KAIST sues Samsung/GloFo over FinFET patent infringement

December 02, 2016 // By Julien Happich
Samsung Electronics has been taken to court for infringing on a semiconductor technology patent by an intellectual property (IP) management subsidiary of Korea Advanced Institute of Science and Technology (KAIST) in the United States.

The U.S. branch of KAIST IP filed a lawsuit against Samsung Electronics, Qualcomm and GlobalFoundries at a federal court in Texas last Tuesday (29th of November), claiming the companies should pay royalties for their use of semiconductor manufacturing process technologies known as fin field effect transistors (FinFET).

The Korea Times reports that KAIST IP claimed Samsung Electronics did not show interest in the 3D FinFET technologies in 2001 when Seoul National University professor Lee Jong-ho, who used to work at Wonkwang University at that time, presented them.

According to the complaint filing, "in 2006, Samsung engineers sought to collaborate with Prof. Lee on experimental FinFET designs and processes that built on his original work. Despite having dismissed Prof. Lee’s original bulk FinFET invention, Samsung considered the new designs based on Prof. Lee’s work to be important enough that it filed for patent protection in Korea and the United States on the improvements to Prof. Lee’s original work".

After competition (Intel) released a similar technology called tri-gate metal oxide semiconductor field effect transistor (MOSFET) in 2011, and subsequently licensed Prof. Lee’s invention, Samsung invited Lee to lecture its engineers on bulk FinFETs for 14nm logic applications, the filing says.

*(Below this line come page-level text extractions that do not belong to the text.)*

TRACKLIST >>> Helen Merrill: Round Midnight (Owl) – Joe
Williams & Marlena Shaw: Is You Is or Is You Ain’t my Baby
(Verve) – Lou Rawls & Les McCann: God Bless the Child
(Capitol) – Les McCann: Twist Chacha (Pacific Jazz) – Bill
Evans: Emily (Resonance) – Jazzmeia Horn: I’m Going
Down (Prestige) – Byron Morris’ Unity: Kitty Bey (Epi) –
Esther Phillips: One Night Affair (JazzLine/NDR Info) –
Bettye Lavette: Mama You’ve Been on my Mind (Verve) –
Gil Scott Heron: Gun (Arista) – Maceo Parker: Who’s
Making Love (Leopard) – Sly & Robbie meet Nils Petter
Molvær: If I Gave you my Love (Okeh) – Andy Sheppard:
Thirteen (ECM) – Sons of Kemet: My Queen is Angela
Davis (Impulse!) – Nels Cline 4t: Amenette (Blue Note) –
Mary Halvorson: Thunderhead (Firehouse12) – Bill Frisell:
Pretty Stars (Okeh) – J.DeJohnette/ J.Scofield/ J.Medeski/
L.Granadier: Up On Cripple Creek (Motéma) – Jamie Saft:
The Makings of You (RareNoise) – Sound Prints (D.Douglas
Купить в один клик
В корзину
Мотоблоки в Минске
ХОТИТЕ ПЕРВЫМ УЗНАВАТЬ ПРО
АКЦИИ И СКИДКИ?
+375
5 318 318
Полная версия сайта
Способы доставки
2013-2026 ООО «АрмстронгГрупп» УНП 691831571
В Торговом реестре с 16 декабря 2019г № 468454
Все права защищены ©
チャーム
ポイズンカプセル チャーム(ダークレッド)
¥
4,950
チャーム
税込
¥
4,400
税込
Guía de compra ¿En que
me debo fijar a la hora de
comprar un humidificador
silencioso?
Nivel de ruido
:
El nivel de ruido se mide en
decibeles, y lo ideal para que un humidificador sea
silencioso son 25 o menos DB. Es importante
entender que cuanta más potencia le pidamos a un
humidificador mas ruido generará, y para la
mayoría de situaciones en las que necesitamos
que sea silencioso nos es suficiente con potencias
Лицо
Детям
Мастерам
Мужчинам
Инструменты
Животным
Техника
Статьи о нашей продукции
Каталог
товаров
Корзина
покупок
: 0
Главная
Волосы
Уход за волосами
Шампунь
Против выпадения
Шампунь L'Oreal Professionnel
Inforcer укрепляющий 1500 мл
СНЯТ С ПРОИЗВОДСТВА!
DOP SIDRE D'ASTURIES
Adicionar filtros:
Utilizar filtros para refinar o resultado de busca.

The company was then able to catch up with its rival, announcing its first generation 14nm FinFET technology, Low-Power Early or Enhanced by February 2014 and mass producing its 14 nm FinFET mobile application processor by 2015, still without a license to use the technology, claims KAIST.

Both Samsung Electronics and GlobalFoundries manufacture semiconductor chips based on FinFET and are incriminated in the court case.